[pbs-devel] [PATCH proxmox-backup v3 1/3] fix #3786: api: add resync-corrupt option to sync jobs

Fabian Grünbichler f.gruenbichler at proxmox.com
Thu Nov 21 11:09:53 CET 2024


> Gabriel Goller <g.goller at proxmox.com> hat am 21.11.2024 11:04 CET geschrieben:
> 
>  
> On 20.11.2024 14:11, Fabian Grünbichler wrote:
> >a few small nits inline, looks good to me otherwise, but given the size of this
> >and the size of the push series, I'd rather this be rebased on top of the other
> >one ;)
> 
> Sure, shouldn't be a lot of work. Should I send a rebased version on top
> of the current push series as a v4?

yes, but please wait until it's applied (there have been a few changes queued on-top where I am not sure whether they might cause more conflicts ;))

> 
> >Quoting Gabriel Goller (2024-11-05 11:40:13)
> >> diff --git a/pbs-datastore/src/backup_info.rs b/pbs-datastore/src/backup_info.rs
> >> index 414ec878d01a..e6174322dad6 100644
> >> --- a/pbs-datastore/src/backup_info.rs
> >> +++ b/pbs-datastore/src/backup_info.rs
> >> @@ -8,7 +8,8 @@ use anyhow::{bail, format_err, Error};
> >>  use proxmox_sys::fs::{lock_dir_noblock, replace_file, CreateOptions};
> >>
> >>  use pbs_api_types::{
> >> -    Authid, BackupNamespace, BackupType, GroupFilter, BACKUP_DATE_REGEX, BACKUP_FILE_REGEX,
> >> +    Authid, BackupNamespace, BackupType, GroupFilter, VerifyState, BACKUP_DATE_REGEX,
> >> +    BACKUP_FILE_REGEX,
> >>  };
> >>  use pbs_config::{open_backup_lockfile, BackupLockGuard};
> >>
> >> @@ -583,6 +584,15 @@ impl BackupDir {
> >>
> >>          Ok(())
> >>      }
> >> +
> >> +    /// Load the verify state from the manifest.
> >> +    pub fn verify_state(&self) -> Option<VerifyState> {
> >
> >should this be a Result<Option<..>> to allow differentiation between no
> >verification state, and failure to parse or load the manifest? that would allow
> >us to resync totally corrupted snapshots as well (although that might be
> >considered out of scope based on the parameter description ;))
> 
> Yep it was already like this in the first version, no idea why I changed
> it. Like this we can return the load_manifest error with the Result and
> swallow the inner error with a `ok()` as it doesn't matter anymore.
> 
>      pub fn verify_state(&self) -> Result<Option<VerifyState>, anyhow::Error> {
>          let manifest = self.load_manifest()?;
>          Ok(manifest.0.verify_state().ok().flatten().map(|svs| svs.state))
>      }
> 
> 
> I think we also want to resync on errors when reading the manifest, I'll
> include that in the next version! Something like this maybe:
> 
>      match local_dir.verify_state() {
>          Ok(Some(state)) => {
>              if state == VerifyState::Failed {
>                  return Some((dir, true));
>              }
>          },
>          Ok(None) => {
>              // This means there either was an error parsing the manifest, or the 
>              // verify_state item was not found. This could be a new backup.

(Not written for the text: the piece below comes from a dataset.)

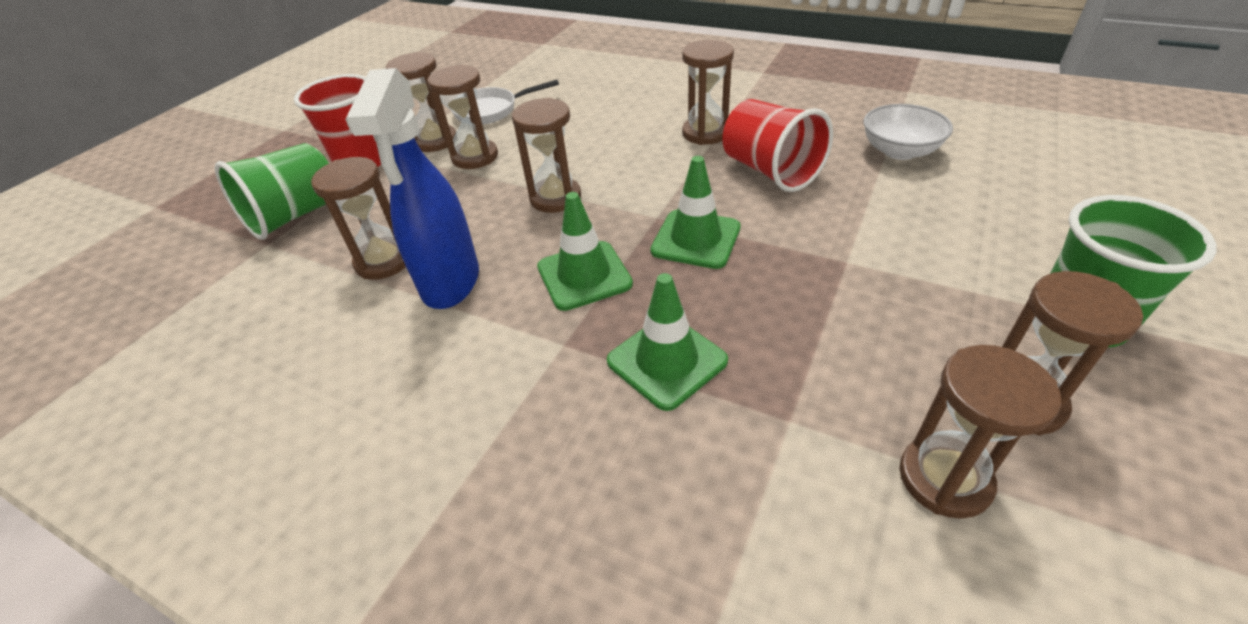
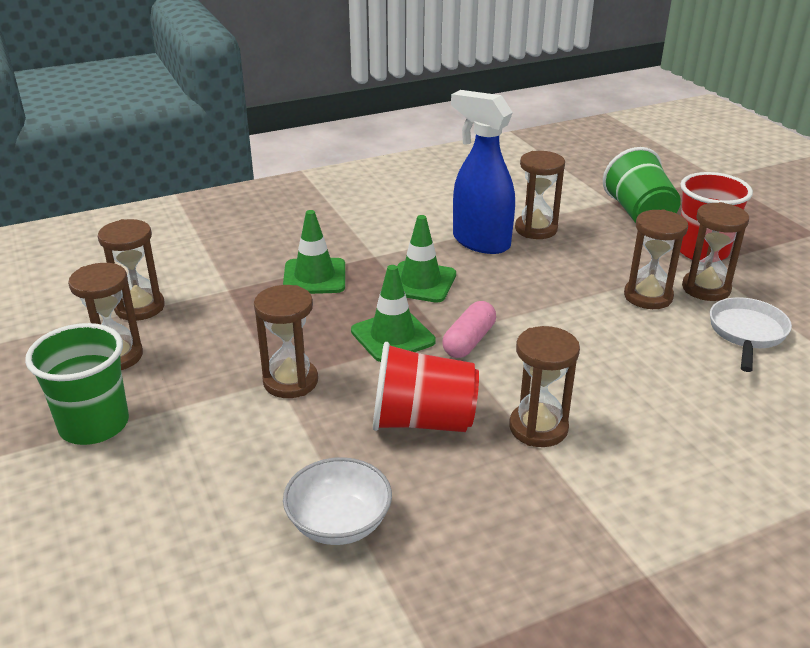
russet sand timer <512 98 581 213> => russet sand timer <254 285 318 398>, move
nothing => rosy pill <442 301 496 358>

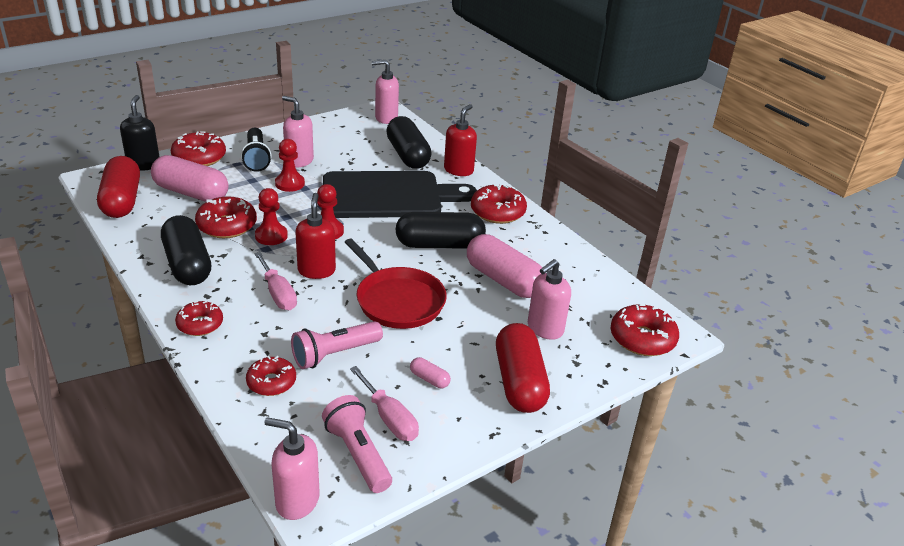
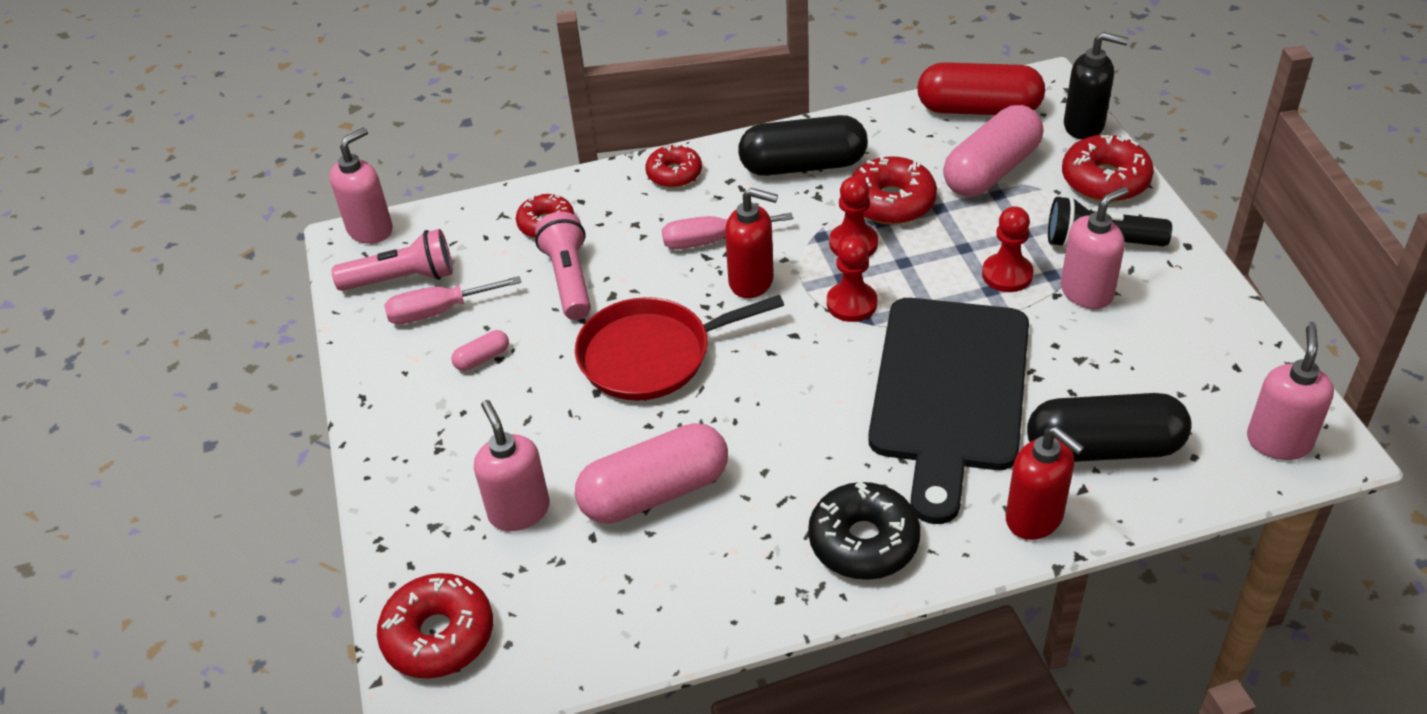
jet-black pill <395 212 486 249> => nothing
scarlet doughnut <471 184 527 224> => jet-black doughnut <808 481 920 580>
scarlet pill <496 323 550 413> => nothing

IMHO this should only be reached if no verification state is in the manifest (because no verification has happened yet), but the manifest was otherwise completely parseable. this can be treated the same as an okay verify state, since we can't know any better.

>          }
>          Err(_) => {
>              // There was an error loading the manifest, probably better if we
>              // resync.
>              return Some((dir, true));
>          }
>      }
> 
> >> +        if let Ok(manifest) = self.load_manifest() {
> >> +            manifest.0.verify_state()
> >> +        } else {
> >> +            None
> >> +        }
> >> +    }
> >>  }
> >>
> >>  impl AsRef<pbs_api_types::BackupNamespace> for BackupDir {
> >> diff --git a/pbs-datastore/src/manifest.rs b/pbs-datastore/src/manifest.rs
> >> index c3df014272a0..623c1499c0bb 100644
> >> --- a/pbs-datastore/src/manifest.rs
> >> +++ b/pbs-datastore/src/manifest.rs
> >> @@ -5,7 +5,7 @@ use anyhow::{bail, format_err, Error};
> >>  use serde::{Deserialize, Serialize};
> >>  use serde_json::{json, Value};
> >>
> >> -use pbs_api_types::{BackupType, CryptMode, Fingerprint};
> >> +use pbs_api_types::{BackupType, CryptMode, Fingerprint, SnapshotVerifyState, VerifyState};
> >>  use pbs_tools::crypt_config::CryptConfig;
> >>
> >>  pub const MANIFEST_BLOB_NAME: &str = "index.json.blob";
> >> @@ -242,6 +242,17 @@ impl BackupManifest {
> >>          let manifest: BackupManifest = serde_json::from_value(json)?;
> >>          Ok(manifest)
> >>      }
> >> +
> >> +    /// Get the verify state of the snapshot
> >> +    ///
> >> +    /// Note: New snapshots, which have not been verified yet, do not have a status and this
> >> +    /// function will return `None`.
> >> +    pub fn verify_state(&self) -> Option<VerifyState> {
> >
> >should this be a Result<Option<..>> to allow differentiation between no
> >verification state, and failure to parse?
> 
> Hmm so I could return a Result<Option<..>> by checking the error of the
> serde_json::from_value call. I could check if the "verify_state" value
> wasn't found in the manifest by calling `is_eof` [0] and if not, return
> a Ok(None), otherwise return an Error. This will make it more
> complicated for all the callers though – also 99% of the callers will
> treat Err the same as Ok(None) anyways. LTMK what you think!
> 
>      /// Get the verify state of the snapshot
>      ///
>      /// Note: New snapshots, which have not been verified yet, do not have a status and this
>      /// function will return `Ok(None)`.
>      pub fn verify_state(&self) -> Result<Option<SnapshotVerifyState>, anyhow::Error> {
>          let verify = self.unprotected["verify_state"].clone();

can't you just check here whether we have a value and return None otherwise?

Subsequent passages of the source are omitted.